> [Goal]
Answer these questions from the passage about the dispute between Zuffa and Golden Glory:
(a) Which three fighters were cut?
(b) Which company issued the paycheck that Marloes Coenen posted, and how is that company related to Zuffa?
(c) What event was the fight in the Einemo deal for?

> [Given passage]
====

The ongoing standoff between Zuffa and Golden Glory continued Friday morning, as UFC President Dana White maintained his claim that the cuts to Marloes Coenen, Jon Olav Einemo, and Valentijn Overeem were caused by an insistence that Zuffa pay the gym directly, as opposed to the fighters.

Late Thursday night former-Strikeforce women bantamweight champion Marloes Coenen attempted to rebuke White's initial statement on her Twitter account, posting a picture of a paycheck signed to her directly from Forza LLC (a subsidiary of Zuffa), while writing, "@danawhite hurts me 2 hear things about my management that are not true.#Ibelieveinthetruth #proof."

Regardless, White maintained his claim, stating the check was written out at Zuffa's insistence, and that Golden Glory was extremely resistant to the idea. He explained the story to

"Even when we did the deal with Einemo (for a fight at UFC 131), we told them, 'We're paying the fighters.' Even though they agreed to the deal, they later came out and were flipping out during the event wanting to change the deal.'"

====

> [Listing]
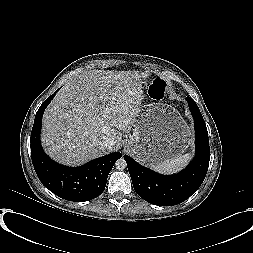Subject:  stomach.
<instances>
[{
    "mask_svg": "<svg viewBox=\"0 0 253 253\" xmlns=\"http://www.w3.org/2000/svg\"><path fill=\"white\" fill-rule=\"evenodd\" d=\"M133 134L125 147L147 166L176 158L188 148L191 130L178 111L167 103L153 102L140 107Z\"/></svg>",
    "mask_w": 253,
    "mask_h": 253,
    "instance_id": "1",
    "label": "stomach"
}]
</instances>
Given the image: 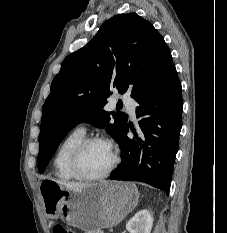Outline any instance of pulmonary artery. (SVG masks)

====

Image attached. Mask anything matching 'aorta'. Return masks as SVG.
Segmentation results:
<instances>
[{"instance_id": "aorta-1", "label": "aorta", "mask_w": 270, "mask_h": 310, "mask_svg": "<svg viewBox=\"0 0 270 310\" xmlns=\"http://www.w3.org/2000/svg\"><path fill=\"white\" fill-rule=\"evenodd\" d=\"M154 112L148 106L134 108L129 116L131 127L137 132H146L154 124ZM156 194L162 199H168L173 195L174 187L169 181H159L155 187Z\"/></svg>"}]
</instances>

====

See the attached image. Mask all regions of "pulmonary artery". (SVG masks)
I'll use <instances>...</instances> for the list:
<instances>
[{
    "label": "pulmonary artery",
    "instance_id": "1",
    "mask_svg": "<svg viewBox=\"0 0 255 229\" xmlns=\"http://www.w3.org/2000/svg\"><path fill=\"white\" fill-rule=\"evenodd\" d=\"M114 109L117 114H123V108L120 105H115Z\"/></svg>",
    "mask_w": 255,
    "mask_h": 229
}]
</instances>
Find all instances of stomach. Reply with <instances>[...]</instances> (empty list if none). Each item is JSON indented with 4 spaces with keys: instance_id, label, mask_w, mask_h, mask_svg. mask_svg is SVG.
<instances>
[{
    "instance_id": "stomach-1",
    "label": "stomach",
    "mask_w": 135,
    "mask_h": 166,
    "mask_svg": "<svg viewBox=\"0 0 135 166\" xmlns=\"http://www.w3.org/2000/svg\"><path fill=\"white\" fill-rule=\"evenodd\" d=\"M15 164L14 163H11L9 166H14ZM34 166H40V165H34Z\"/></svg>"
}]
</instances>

====

> [Exercise solution]
(a) Marloes Coenen, Jon Olav Einemo, and Valentijn Overeem.
(b) Forza LLC, a subsidiary of Zuffa.
(c) UFC 131.